本文抜粋 -
════════════════════
融資を受けるためのポイントをレクチャーします。
26 4 月
債務者区分とは、銀行が独自に査定して付けた融資先のランクことで、返済状況や財務内容によってそれぞれに判断されます。
区分は以下の五段階です。
1・正常先
業務状況が良好で財務内容にも問題がない融資先が認められるランクです。
当然といえることですが、資金繰りが安定しており、返済が契約通り行われていることが必要となります。
2・要注意先
管理に注意が必要とされる融資先で、この中でもさらに以下の3つに分類されます。
「財務内容要注意先」
「履行状況要注意先」
「貸出条件要注意先」
3・破綻懸念先
現状では経営破綻はしていないものの、経営改善の進捗が芳しくない経営難といえる状態で、以降の経営が破綻する可能性が比較的大きいと判断される融資先をいいます。
════════════════════
掲載データ -
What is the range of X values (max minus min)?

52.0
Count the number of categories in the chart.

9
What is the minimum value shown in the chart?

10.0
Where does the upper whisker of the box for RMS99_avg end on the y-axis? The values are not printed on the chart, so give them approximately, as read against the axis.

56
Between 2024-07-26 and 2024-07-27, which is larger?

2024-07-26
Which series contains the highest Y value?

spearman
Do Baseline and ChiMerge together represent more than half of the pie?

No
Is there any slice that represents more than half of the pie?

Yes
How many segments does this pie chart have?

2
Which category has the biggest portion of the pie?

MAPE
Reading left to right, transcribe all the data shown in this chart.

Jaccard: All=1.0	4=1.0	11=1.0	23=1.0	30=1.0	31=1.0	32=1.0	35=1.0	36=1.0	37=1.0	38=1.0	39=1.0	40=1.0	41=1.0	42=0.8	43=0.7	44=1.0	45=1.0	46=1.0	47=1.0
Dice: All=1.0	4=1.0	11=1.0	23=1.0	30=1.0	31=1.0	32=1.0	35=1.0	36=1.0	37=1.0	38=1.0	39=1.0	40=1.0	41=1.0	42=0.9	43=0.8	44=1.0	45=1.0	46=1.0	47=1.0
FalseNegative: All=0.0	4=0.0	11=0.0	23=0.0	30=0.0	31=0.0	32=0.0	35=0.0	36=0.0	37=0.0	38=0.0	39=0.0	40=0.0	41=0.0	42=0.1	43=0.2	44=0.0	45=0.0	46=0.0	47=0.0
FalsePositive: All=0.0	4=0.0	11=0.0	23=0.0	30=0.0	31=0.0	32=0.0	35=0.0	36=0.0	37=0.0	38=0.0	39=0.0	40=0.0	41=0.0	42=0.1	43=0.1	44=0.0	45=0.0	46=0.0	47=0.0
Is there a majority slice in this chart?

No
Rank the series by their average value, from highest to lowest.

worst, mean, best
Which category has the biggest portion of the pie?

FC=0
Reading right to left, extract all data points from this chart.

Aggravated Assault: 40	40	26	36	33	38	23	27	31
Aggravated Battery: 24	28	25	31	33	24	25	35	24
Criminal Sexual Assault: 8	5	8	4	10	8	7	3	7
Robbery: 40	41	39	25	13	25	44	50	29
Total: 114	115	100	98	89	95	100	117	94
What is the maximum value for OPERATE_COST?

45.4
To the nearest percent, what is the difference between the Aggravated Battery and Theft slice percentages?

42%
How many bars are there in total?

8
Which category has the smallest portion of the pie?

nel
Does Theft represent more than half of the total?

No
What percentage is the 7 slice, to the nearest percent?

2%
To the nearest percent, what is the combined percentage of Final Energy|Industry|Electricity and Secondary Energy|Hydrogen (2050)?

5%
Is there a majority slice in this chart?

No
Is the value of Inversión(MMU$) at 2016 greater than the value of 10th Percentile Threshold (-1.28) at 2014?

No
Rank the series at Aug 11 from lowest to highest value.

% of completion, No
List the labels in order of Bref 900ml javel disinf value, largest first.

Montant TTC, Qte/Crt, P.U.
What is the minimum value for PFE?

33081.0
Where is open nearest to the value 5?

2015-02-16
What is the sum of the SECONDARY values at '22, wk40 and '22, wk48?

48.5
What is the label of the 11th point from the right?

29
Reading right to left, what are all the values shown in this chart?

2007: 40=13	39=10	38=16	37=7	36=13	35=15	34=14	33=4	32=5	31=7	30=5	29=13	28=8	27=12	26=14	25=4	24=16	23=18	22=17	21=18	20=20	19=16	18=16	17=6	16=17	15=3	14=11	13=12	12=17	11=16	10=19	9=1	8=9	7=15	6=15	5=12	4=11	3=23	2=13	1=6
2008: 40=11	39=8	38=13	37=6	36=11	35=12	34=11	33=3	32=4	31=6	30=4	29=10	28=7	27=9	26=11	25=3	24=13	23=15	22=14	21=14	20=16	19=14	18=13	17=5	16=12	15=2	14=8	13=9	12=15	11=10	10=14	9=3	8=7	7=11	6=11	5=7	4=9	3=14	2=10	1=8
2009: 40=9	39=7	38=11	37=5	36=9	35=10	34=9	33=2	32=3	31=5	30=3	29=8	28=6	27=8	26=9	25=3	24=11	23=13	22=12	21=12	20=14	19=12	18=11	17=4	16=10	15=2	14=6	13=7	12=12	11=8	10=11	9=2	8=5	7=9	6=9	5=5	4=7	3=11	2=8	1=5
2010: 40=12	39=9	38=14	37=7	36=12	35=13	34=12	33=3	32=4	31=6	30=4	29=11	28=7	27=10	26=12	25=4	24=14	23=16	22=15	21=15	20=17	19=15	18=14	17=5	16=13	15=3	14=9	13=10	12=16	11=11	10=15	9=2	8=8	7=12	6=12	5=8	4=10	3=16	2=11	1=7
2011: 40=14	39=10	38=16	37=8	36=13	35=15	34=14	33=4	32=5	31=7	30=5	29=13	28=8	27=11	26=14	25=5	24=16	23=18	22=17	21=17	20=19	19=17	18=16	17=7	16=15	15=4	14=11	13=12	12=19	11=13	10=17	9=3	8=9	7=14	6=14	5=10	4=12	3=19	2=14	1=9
════════════════════
取り組む課題 -
A. 債務者区分の文章について、次の問いにそれぞれ答えてください。
(i) 債務者区分は何段階に分けられていますか。
(ii) 要注意先はさらにいくつに分類されますか。
(iii) 正常先には何が必要とされていますか。
B. 債務者区分の文章を、最後の文に続けて書き継いでください。
一覧は別の出典から取ったものです。

解答例 -
A.
(i) 五段階です。
(ii) 3つです。
(iii) 資金繰りが安定しており、返済が契約通り行われていることです。

B.
4・実質破綻先
法的、あるいは形式的には経営破綻しているとはいえなくても、経営難が深刻で、しかも再建の見通しが立てられないと判断される、実質的に経営破綻に陥っている融資先です。
5・破綻先
法的、形式的に経営破綻していると判断できる融資先です。
民事再生法や会社更生法によって更生計画などの認可決定がされた融資先は、“破綻先”でなく“破綻懸念先”と判断できるとされています。
また、更生計画等が合理的で、それを実現する可能性が高ければ、“要注意先”と判断されます。
ちなみに、第1回目不渡が手形交換所で発生しても、2回目の不渡(取引停止処分)になっていなければ、“破綻先”に該当することはありません。